Allocation and Apportionment of Investment Income

The South Carolina Supreme Court recently ruled against Duke Energy Corporation (“Duke”) in Duke’s claim for a $126 million state income tax refund.  The issue came down to whether gross receipts from Duke’s sales of short-term investments should be included in the apportionment fraction used by South Carolina to divide income among South Carolina and other states in which Duke operates.  The South Carolina Supreme Court’s opinion is important because it can pose significant hurdles to businesses with multi-state operations that have planned with investment income to reduce their South Carolina taxes.

Under South Carolina law, businesses operating in multiple states must apportion their federal taxable income among these various states.  For example, If a business has operations in South Carolina that are 25% of its total operations, South Carolina should only tax 25% of the income of the business.  To accomplish this, South Carolina uses different factors, known as “apportionment factors” which are applied against federal taxable income.  These factors can include assets, employees, and sales.  The primary factor at issue in the Duke Energy case was the “sales” factor.

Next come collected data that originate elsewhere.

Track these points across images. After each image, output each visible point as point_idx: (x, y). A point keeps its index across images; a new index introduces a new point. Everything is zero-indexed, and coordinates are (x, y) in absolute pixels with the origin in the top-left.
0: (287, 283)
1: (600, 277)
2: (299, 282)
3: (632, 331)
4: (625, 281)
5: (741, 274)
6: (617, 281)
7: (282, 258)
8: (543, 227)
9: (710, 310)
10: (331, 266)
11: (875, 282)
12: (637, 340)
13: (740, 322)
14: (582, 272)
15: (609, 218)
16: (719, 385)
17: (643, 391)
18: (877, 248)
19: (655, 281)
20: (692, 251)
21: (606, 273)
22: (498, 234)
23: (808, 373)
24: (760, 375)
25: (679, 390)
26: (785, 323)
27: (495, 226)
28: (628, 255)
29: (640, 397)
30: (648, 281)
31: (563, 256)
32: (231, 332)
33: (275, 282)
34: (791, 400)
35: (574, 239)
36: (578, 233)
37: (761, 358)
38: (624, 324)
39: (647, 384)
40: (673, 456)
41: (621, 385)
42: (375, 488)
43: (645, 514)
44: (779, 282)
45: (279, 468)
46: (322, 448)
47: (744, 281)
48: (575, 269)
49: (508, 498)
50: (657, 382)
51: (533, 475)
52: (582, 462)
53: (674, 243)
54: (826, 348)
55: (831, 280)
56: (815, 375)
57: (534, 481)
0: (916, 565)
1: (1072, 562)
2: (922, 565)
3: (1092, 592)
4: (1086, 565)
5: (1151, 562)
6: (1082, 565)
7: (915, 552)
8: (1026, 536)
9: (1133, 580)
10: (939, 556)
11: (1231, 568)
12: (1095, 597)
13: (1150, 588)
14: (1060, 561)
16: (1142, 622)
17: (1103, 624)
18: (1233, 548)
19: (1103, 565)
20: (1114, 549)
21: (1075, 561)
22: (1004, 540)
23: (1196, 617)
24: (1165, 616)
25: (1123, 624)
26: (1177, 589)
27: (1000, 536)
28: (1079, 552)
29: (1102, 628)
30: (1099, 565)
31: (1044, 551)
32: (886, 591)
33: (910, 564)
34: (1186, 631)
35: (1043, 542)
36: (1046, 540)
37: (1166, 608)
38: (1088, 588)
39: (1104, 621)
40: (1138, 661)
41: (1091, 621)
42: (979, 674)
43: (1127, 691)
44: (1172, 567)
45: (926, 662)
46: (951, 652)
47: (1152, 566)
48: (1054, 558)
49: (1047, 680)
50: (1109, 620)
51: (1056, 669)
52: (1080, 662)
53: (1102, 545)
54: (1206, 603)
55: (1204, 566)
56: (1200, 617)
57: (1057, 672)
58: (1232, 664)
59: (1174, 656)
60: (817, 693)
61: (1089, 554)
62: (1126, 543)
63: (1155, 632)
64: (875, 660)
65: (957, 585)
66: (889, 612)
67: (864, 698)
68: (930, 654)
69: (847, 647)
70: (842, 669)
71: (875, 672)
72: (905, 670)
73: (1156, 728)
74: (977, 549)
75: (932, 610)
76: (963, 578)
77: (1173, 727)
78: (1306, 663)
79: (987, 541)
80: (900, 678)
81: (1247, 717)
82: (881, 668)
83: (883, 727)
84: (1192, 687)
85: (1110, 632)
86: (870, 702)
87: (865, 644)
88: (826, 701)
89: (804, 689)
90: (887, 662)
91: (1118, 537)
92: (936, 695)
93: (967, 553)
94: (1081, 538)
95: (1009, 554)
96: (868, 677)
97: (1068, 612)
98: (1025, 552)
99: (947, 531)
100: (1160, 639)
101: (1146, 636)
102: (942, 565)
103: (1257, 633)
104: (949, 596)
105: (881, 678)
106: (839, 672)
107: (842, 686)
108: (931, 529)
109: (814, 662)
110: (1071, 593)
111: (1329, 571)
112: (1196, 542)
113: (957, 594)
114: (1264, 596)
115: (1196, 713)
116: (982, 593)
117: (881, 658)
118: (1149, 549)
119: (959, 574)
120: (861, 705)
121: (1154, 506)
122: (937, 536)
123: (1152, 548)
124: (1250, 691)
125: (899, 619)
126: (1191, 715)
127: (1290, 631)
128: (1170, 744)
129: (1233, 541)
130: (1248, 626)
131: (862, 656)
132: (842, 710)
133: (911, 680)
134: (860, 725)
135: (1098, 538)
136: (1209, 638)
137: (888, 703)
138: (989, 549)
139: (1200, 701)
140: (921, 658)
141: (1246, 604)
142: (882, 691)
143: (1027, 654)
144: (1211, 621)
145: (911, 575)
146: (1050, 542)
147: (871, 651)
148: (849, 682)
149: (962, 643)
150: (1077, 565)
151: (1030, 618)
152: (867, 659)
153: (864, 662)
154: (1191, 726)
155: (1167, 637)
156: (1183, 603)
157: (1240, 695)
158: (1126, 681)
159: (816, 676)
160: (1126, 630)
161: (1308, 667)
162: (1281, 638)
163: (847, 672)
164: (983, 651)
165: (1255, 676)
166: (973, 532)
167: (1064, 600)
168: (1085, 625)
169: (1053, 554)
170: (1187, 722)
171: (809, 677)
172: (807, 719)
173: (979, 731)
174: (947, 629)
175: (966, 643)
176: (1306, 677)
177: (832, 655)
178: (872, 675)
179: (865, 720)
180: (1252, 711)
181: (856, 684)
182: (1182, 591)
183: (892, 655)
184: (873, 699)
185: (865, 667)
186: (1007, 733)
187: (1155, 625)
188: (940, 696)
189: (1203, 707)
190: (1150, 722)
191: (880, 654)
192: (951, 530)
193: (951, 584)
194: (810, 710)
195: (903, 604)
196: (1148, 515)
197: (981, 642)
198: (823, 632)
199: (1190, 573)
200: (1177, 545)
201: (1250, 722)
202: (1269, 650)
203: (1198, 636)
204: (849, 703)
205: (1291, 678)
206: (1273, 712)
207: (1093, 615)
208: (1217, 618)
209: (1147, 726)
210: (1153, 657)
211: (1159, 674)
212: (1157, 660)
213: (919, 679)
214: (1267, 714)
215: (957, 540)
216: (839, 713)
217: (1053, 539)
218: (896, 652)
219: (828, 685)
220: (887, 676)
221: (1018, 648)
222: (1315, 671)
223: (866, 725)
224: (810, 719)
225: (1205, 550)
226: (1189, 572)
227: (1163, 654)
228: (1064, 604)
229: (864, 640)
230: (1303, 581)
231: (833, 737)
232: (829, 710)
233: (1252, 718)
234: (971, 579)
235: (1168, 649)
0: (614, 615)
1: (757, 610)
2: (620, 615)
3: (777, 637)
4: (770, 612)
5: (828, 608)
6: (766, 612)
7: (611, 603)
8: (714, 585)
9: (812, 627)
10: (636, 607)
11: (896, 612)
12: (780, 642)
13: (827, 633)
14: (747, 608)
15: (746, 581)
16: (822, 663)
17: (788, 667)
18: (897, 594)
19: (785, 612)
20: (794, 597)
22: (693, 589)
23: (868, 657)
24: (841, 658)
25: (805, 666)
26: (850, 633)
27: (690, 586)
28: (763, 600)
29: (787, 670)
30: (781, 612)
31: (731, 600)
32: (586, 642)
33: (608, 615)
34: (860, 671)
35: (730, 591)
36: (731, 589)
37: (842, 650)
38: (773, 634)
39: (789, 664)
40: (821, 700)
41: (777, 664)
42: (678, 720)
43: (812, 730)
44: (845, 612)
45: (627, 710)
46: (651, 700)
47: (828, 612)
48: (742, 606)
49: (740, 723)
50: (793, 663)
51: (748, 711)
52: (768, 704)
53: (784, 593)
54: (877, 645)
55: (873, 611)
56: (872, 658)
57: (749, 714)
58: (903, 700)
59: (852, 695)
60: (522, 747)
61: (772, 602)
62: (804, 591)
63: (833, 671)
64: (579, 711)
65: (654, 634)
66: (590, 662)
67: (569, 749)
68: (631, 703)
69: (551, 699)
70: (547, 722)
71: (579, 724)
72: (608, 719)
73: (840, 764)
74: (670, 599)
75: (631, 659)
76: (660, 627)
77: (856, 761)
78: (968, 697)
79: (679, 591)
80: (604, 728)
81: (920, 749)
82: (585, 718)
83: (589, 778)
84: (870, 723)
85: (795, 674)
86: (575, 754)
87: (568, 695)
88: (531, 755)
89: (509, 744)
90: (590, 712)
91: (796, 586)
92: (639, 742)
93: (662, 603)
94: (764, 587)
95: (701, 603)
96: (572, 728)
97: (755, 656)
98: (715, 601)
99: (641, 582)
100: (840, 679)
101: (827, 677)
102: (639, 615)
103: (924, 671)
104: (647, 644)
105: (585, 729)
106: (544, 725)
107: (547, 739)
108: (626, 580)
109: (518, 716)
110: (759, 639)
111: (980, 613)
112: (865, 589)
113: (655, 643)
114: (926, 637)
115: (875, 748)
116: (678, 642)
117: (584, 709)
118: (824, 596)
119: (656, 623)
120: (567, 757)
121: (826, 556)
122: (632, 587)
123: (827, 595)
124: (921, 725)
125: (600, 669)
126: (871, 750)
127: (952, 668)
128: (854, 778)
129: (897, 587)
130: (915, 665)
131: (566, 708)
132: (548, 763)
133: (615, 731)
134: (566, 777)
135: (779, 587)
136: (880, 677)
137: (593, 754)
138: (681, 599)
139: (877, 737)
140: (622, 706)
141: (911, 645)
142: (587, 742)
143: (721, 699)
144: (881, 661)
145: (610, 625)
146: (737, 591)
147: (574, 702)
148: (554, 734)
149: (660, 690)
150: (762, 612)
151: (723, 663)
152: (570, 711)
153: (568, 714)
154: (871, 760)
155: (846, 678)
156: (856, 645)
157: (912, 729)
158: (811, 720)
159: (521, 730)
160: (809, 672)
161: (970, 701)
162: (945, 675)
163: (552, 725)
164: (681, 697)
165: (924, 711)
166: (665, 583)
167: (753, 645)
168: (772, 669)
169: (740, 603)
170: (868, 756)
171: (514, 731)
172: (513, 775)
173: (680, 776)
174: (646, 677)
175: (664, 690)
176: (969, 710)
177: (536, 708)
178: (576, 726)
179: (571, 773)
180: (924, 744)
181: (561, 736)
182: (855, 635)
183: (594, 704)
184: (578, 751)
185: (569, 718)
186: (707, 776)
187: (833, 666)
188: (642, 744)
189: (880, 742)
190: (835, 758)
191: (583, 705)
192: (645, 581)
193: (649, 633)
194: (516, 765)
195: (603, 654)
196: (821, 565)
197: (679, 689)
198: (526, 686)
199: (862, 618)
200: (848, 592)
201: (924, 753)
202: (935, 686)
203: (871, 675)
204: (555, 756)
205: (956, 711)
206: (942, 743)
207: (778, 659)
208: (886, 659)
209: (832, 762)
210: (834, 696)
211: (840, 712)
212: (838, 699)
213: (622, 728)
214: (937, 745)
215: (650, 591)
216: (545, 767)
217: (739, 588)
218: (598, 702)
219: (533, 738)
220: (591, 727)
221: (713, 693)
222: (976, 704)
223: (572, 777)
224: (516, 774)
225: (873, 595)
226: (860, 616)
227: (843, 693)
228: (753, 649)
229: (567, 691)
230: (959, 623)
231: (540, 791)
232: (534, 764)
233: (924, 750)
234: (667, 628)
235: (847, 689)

South Carolina law defines “sales factor” as a fraction where the numerator is the total sales of the taxpayer in the state during the tax year and the denominator is the total sales of the taxpayer everywhere during the tax year (including South Carolina).  No mention is made in the law of “gross receipts” in defining  “sales factor”.  This issue was the focus of the South Carolina Supreme Court’s decision in the Duke Energy case.

Duke is a large, regional utility, providing electric, gas, and other services to its customers.  Duke would invest excess operating cash in short-term marketable securities, and would then sell these securities and reinvest the proceeds.

Duke argued the gains it received from its short-term investments should be considered a “receipt” so that this gain/income should be included in the denominator of its apportionment formula (i.e. sales factor).  If Duke’s argument was adopted, this would allow Duke to increase its total income in the apportionment factor (the denominator), while keeping the South Carolina-based income the same.   Duke’s South Carolina taxes would have been reduced as a result.

The Court disagreed with Duke and stated the focus should be on “sales” and not the broader term “receipts”.  The Court ruled that a recovery of principal from the sale of short-term securities is not a “sale” under the law, and that Duke’s arguments would lead to “absurd results by distorting the sales factor . . . and by defeating the legislative intent of the apportionment statutes.”

The Duke Energy case now stands for the proposition that a return of principal from investment sales is not included in the sales factor for South Carolina income apportionment purposes.

The South Carolina Supreme Court’s decision in this case is particularly important for multi-state businesses.  Should a corporation be able to apportion income away from South Carolina using internal investment gain or income, to a state with a little or no corporate income tax (and there are many of these states), the business could significantly reduce its overall state income tax liability.    This tax-reduction strategy will not work in South Carolina.